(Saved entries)
------------------------------------------------------------
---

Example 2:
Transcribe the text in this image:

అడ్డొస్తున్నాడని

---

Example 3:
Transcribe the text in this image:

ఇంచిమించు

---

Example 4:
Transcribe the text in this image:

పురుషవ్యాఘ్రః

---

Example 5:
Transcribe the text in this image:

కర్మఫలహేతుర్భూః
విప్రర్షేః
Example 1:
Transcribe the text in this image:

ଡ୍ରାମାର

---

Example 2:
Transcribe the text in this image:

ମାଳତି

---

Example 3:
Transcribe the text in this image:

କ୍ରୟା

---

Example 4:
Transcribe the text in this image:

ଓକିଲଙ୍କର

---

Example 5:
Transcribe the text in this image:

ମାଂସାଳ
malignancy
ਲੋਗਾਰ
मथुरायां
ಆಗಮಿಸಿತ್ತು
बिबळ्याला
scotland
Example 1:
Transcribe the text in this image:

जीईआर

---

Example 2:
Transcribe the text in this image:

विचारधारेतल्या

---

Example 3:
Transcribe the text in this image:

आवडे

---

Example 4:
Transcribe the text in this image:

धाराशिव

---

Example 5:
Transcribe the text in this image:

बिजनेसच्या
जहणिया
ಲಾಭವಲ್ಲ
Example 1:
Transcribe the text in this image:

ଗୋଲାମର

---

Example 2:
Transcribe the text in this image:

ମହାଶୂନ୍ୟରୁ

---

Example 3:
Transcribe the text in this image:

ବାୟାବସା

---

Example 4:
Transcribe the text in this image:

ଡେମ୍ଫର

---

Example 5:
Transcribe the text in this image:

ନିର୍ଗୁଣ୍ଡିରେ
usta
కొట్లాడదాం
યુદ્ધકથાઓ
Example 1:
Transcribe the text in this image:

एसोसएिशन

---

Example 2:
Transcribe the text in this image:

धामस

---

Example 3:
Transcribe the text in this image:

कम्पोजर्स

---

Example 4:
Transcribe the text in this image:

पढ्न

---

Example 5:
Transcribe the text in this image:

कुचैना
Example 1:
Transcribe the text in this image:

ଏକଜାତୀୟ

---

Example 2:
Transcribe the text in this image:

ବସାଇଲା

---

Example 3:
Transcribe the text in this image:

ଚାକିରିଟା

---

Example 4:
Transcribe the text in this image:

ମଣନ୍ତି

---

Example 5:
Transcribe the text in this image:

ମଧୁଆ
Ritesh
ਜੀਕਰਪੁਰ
------------------------------------------------------------
All the records above need to be set down again exactly as they were given.

---

Example 2:
Transcribe the text in this image:

అడ్డొస్తున్నాడని

---

Example 3:
Transcribe the text in this image:

ఇంచిమించు

---

Example 4:
Transcribe the text in this image:

పురుషవ్యాఘ్రః

---

Example 5:
Transcribe the text in this image:

కర్మఫలహేతుర్భూః
విప్రర్షేః
Example 1:
Transcribe the text in this image:

ଡ୍ରାମାର

---

Example 2:
Transcribe the text in this image:

ମାଳତି

---

Example 3:
Transcribe the text in this image:

କ୍ରୟା

---

Example 4:
Transcribe the text in this image:

ଓକିଲଙ୍କର

---

Example 5:
Transcribe the text in this image:

ମାଂସାଳ
malignancy
ਲੋਗਾਰ
मथुरायां
ಆಗಮಿಸಿತ್ತು
बिबळ्याला
scotland
Example 1:
Transcribe the text in this image:

जीईआर

---

Example 2:
Transcribe the text in this image:

विचारधारेतल्या

---

Example 3:
Transcribe the text in this image:

आवडे

---

Example 4:
Transcribe the text in this image:

धाराशिव

---

Example 5:
Transcribe the text in this image:

बिजनेसच्या
जहणिया
ಲಾಭವಲ್ಲ
Example 1:
Transcribe the text in this image:

ଗୋଲାମର

---

Example 2:
Transcribe the text in this image:

ମହାଶୂନ୍ୟରୁ

---

Example 3:
Transcribe the text in this image:

ବାୟାବସା

---

Example 4:
Transcribe the text in this image:

ଡେମ୍ଫର

---

Example 5:
Transcribe the text in this image:

ନିର୍ଗୁଣ୍ଡିରେ
usta
కొట్లాడదాం
યુદ્ધકથાઓ
Example 1:
Transcribe the text in this image:

एसोसएिशन

---

Example 2:
Transcribe the text in this image:

धामस

---

Example 3:
Transcribe the text in this image:

कम्पोजर्स

---

Example 4:
Transcribe the text in this image:

पढ्न

---

Example 5:
Transcribe the text in this image:

कुचैना
Example 1:
Transcribe the text in this image:

ଏକଜାତୀୟ

---

Example 2:
Transcribe the text in this image:

ବସାଇଲା

---

Example 3:
Transcribe the text in this image:

ଚାକିରିଟା

---

Example 4:
Transcribe the text in this image:

ମଣନ୍ତି

---

Example 5:
Transcribe the text in this image:

ମଧୁଆ
Ritesh
ਜੀਕਰਪੁਰ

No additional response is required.